Sunday, January 12, 2014

Turkish graft scandal triggers feud over judicial independence





ANKARA (Reuters) - One of Turkey's most senior legal figures warned Prime Minister Tayyip Erdogan's AK Party on Friday that efforts to tighten its grip on the judiciary would breach the constitution, deepening a crisis triggered by a damaging corruption scandal.

Erdogan has cast a wide-ranging graft investigation, which poses one of the biggest challenges of his 11-year rule, as an attempted "judicial coup" and has responded by purging the police force of hundreds of officers and seeking tighter control over judicial appointments.

His AK Party unveiled plans this week, due to be discussed by parliament's justice commission, to give government more say over the appointment of judges and prosecutors, rolling back reforms championed by the European Union.

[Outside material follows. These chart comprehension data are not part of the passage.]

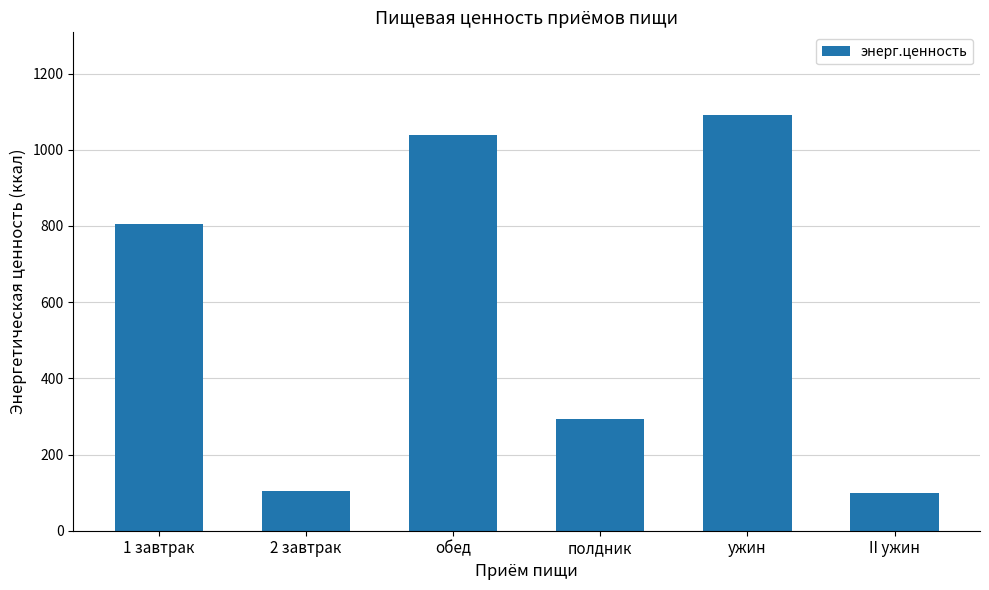

What is the change in value from обед to полдник?

-745.1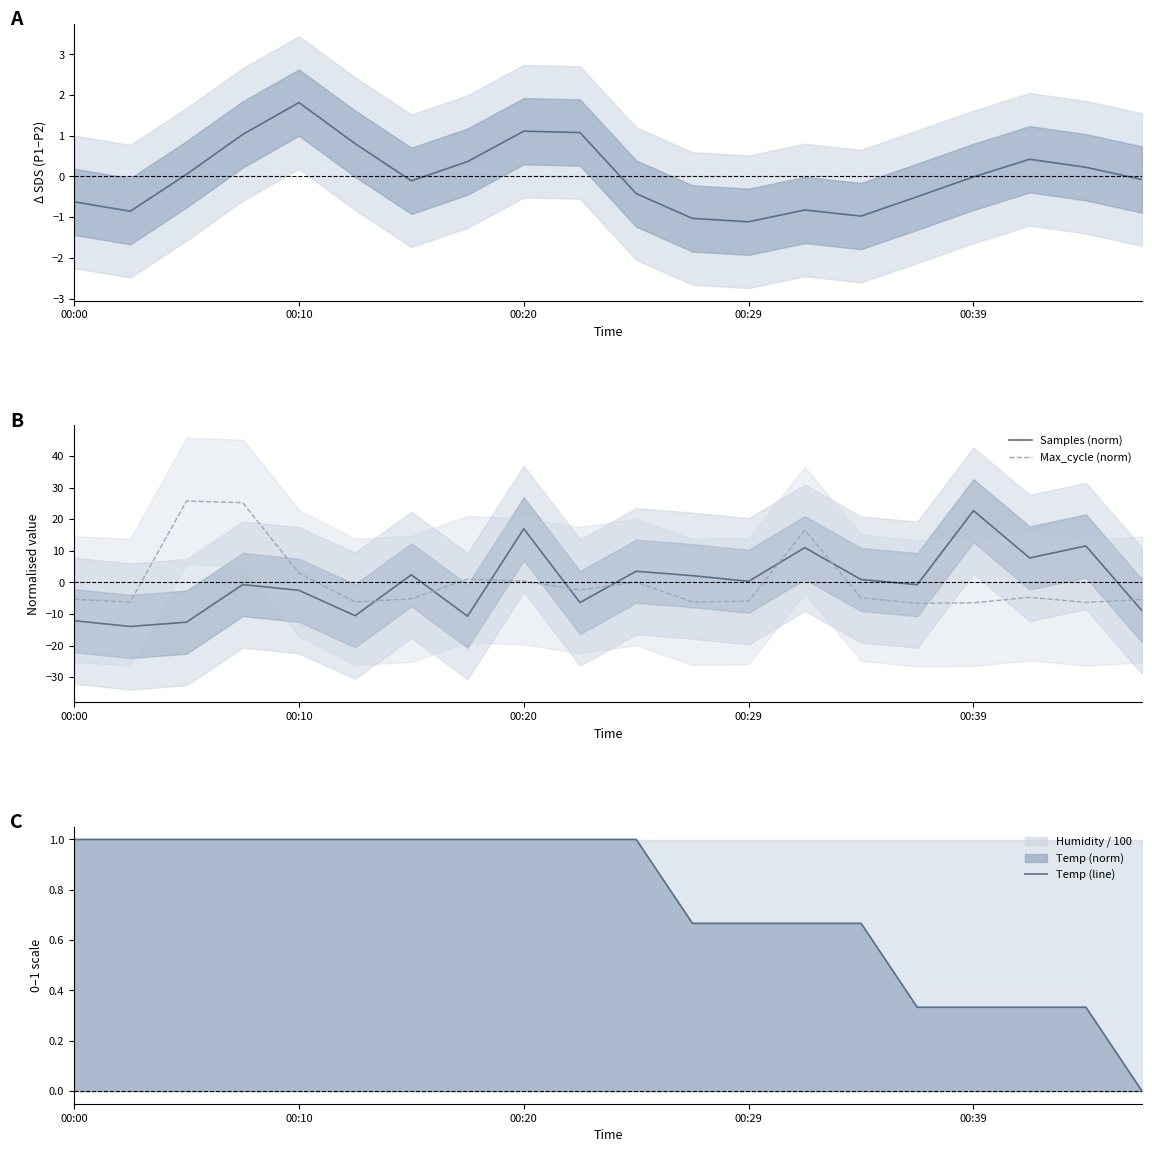

After their last crossing, which series has the higher values: Samples (norm) or Temp (line)?

Temp (line)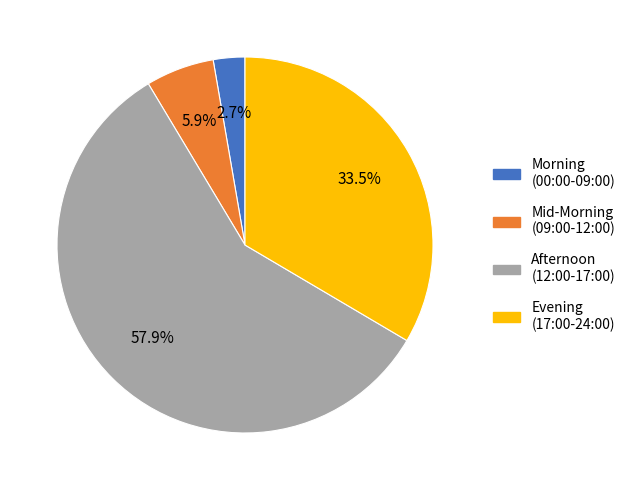

How much of the chart is everything except Afternoon (12:00-17:00)?

42.1%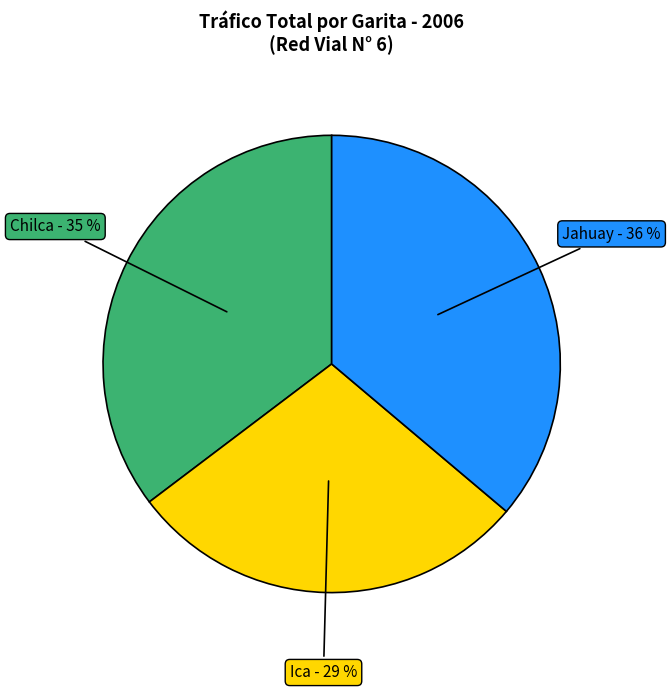

Does any single category account for the majority?

No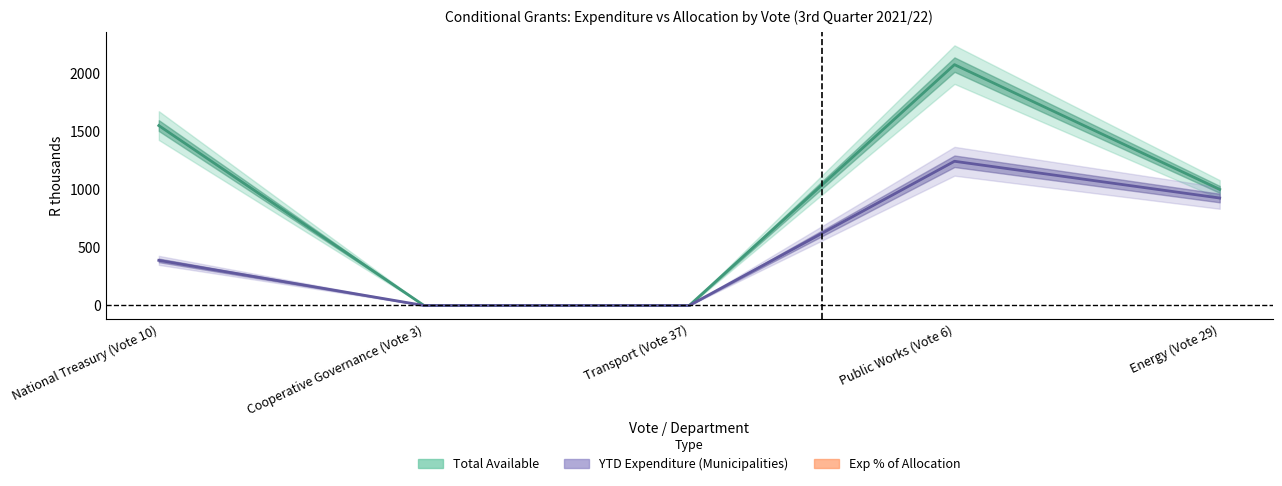

What is the total value across all series at Public Works (Vote 6)?

3317.5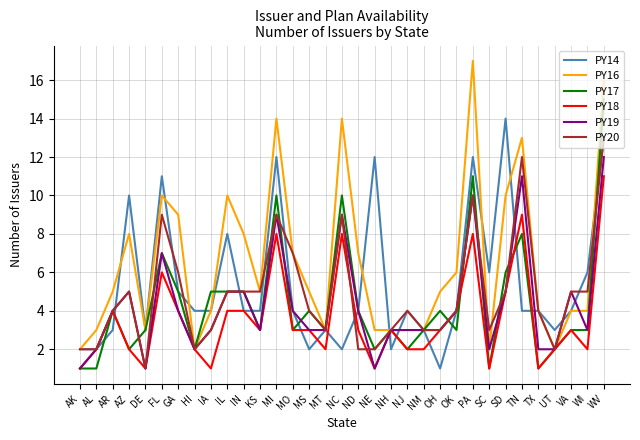

Where is PY17 nearest to the value 8?

TN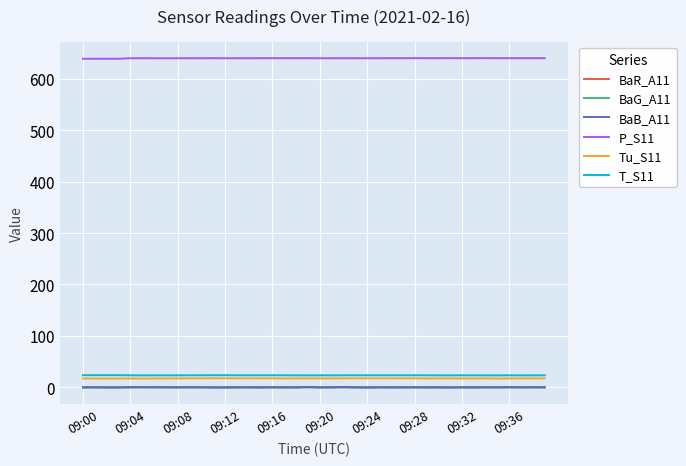

True or false: Tu_S11 and BaG_A11 cross at least once.

False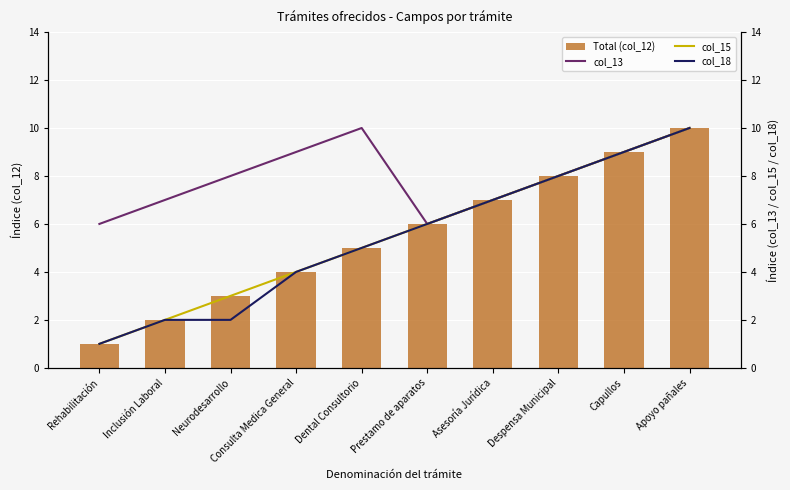

What is the average value of the col_13 series?

8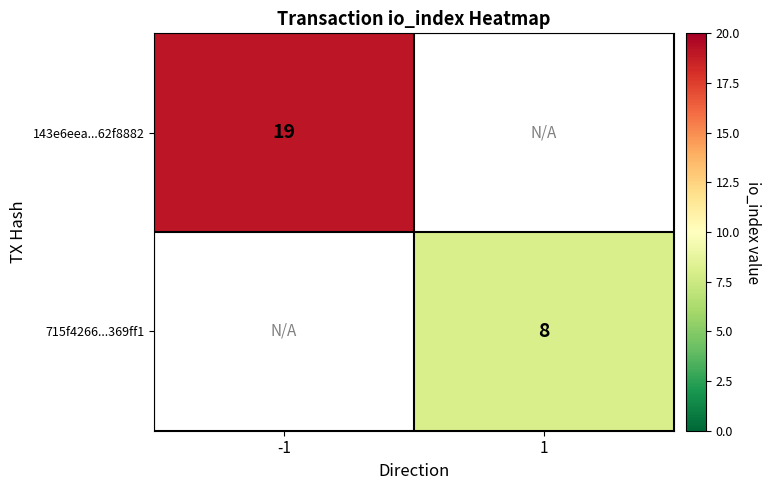

How many categories are shown in the chart?

2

"These regulations concerning the independence and impartiality of judges ... will be in contravention of the constitution," said Ahmet Hamsici, deputy chairman of the High Council of Judges and Prosecutors (HSYK), in a 66-page report.

"It is clear that this situation represents a contravention of the principle of judicial independence (and) the separation of powers," said the report, submitted on Friday to the parliamentary commission and seen by Reuters.

The AKP bill, published on parliament's website, proposes changes to the structure of the HSYK, the body responsible for appointments in the judiciary, which would give the justice minister greater power over its activities.

Erdogan's supporters have cast the corruption probe as a smear campaign contrived, ahead of elections this year, by a U.S.-based Islamic cleric, Fethullah Gulen, who exercises broad, if covert, influence in the judiciary and media.

The affair, exposing a deep rift within the Turkish political establishment, has driven the lira to new lows and shaken investor confidence in a country whose stability has largely derived from Erdogan's strong grip on power.

But it is the government's reaction, seeking tighter control over the judiciary, police and even the internet, which risks doing the deepest long-term damage, not least to Turkey's ambitions to join the European Union and to its relations with Washington, already critical of its record on human rights.